On race day there was a bus around Llanberis. We walked the mile from the hotel to the start, left our kits in the tent and walked to the start. Go to the bathroom at the registration area as there are no toilets that near the start. A very relaxed start, lots of people talking, chatting, many Croups runners, and Cardiff clubs.  It was very wet and windy but no one really cared.   "and, what was that the start?" Oh yes, well better start running then! That was the most relaxed start of a marathon I've ever done.

Started with a big Les Croups first mile talking away, enjoying the on route support as you leave Llanberis. The first mile is flat then you climb and you climb and you climb. I ran with Libby and we started slow, (a very good plan) so did as it seems all Croups (good plan guys). The rain was horizontal on the hill as we climbed towards 4 or 5 miles, a big big big (and big) thanks for Stu's support at the top of the hill as he shivered. It was great to see a friendly face at the top,  thanks for the support.

Then the race does downhill for a while and then off-road. It's lovely off-roading with great views and everyone enjoying it chatting away. People are running speedy but still really enjoying, also on the way many bikes supporting the race, cheering on their runners and the other runners too. At about 9-10 miles we met Tom from the North (his first marathon), and he ran with Libby and myself pretty much all the way. "I'm only planning on about 3:45", well he did 3:30 so well done.

We were slowly picking up the pace throughout the race, at 13 miles I looked at my watch. First time in the race (thanks for the advice Richard S well noted!) and perhaps my 10 min/mile pace plan didn't quite happen (1:45 ish)  I must say the village around 12/13 miles was lovely and we had really good support. A testing climb out after 13 miles but worth it as you then have a rewarding flat and then downhill/undulating section until around 20 miles. I later checked and my fastest miles were 17 to 21 before the hill at 22 started.

I managed to keep up with Libby until 22 miles as we passed maybe 100 people from 4 miles (maybe more). Very enjoyable starting slow and picking up the pace late. At 22 miles you have a testing hill and you actually turn into the wind so the challenge is tough.  I was still passing people but Libby and Tom both  picked up the pace and finished strong putting 4 minutes on me (or more i think) in about 3.5 miles. Considering I was still passing people,  that is really good running. I enjoyed the climb from 23 to 25, not 24 as some people told me ;-) ,but it's not a time to be out of energy.

If you do this race save energy for the last 6. If you're walking you will be cold and it's not a race to be cold in. Enjoy the views, and it is lovely. Sadly Richie S could was ill and not up to racing, but he was a top notch supporter at 23 miles. Seeing 2 Croups and a friendly face on this race supporting really made a difference to me.   The downhill from 25 to 26.2 is very steep, like Castle Coch but part off-road. Not for the faint hearted (and it was hailing at the top). Still enjoyable with enthusiastic support at the top and I realised fell runners taking photos - downloadable for free.. (London Marathon - please take note).

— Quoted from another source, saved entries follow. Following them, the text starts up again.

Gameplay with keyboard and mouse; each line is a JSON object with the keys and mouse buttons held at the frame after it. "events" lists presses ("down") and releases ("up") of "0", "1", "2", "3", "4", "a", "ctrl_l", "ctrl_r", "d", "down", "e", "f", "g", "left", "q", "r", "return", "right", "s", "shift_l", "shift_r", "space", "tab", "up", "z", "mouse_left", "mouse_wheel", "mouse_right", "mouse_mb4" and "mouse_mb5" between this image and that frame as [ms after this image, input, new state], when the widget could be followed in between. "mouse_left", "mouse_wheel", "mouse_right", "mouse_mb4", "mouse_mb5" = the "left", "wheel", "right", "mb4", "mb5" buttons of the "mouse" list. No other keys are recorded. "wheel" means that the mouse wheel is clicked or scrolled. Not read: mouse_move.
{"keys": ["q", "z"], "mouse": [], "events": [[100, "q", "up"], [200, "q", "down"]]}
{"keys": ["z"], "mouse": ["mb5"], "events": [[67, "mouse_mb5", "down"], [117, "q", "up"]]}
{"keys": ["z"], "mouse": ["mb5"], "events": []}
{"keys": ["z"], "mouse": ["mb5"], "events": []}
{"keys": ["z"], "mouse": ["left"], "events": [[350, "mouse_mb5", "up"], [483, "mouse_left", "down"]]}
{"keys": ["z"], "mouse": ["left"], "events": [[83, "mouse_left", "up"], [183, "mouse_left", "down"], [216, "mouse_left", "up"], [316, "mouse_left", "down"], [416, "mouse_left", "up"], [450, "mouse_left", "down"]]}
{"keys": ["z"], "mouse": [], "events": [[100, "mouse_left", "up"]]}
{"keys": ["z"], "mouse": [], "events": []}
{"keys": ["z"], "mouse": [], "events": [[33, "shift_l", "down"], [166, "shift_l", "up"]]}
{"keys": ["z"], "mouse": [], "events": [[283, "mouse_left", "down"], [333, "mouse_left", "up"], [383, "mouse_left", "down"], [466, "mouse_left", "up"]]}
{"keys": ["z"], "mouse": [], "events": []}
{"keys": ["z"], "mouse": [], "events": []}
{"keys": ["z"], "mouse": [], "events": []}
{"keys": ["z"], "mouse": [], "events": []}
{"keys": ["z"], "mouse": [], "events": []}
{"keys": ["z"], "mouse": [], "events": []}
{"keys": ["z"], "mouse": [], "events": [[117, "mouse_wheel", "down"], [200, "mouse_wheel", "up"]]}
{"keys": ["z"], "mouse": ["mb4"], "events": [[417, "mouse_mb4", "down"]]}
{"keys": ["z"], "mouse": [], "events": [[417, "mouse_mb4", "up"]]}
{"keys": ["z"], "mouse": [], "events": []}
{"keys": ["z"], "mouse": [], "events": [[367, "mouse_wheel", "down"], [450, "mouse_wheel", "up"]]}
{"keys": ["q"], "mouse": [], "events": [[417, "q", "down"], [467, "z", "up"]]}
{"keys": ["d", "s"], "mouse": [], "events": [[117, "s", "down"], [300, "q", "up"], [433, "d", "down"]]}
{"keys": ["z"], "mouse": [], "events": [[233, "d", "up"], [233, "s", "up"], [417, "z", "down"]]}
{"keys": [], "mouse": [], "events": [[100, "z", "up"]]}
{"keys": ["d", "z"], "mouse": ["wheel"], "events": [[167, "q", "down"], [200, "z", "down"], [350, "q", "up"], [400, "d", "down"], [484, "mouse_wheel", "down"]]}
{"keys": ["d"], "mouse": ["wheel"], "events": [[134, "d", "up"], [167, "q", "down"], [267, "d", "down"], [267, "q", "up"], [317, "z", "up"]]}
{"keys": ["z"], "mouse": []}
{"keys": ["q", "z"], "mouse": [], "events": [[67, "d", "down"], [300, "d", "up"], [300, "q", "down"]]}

I finished in a 3:31. Very happy. The really moving thing I noted at the finish were runners doing the last 100 or so metres with their kids holding the hands.  It was really good to have "this is James the Bruce from Les Croups" a bonus at the time, not that they did say that, but i wouldn't have been surprised if they did as they were very welcoming and called out everyone's name! Really worthy of note is that Libby had negative splits on Snowdon Marathon and a quick time to boot, very good running.    

Post-race

The famous Pete's EatsAfter the race: hot tea and biscuits in the reception. NB this the place to meet then shower and warm up with food afterwards. Did I have 8 or maybe 10 cups of hot tea afterwards? All the locals providing it were very friendly.  Even with the hard rain at that point it didn't dampen the spirits. I'll be honest I didn't see everyone finish. I do wonder if Dave W was waiting in the pub to get his predicted 4:07 time ;-) but knowing Dave I'm sure he didn't as he is just a very strong runner and a great pacer. I was very lucky to see No. 96 (Mal F).. sprint to the finish to get sub 4. Mr Bolt watch out. Perhaps that tells me you had a bit more left Mal? Anyway well done. As for the others: great runs for everyone, especially Simon H - first marathon 3:45 ish, fantastic running.  Just to note the water stops were excellent (big sorry to the one stop lady who I knocked over all the chocolate then was unable to eat it)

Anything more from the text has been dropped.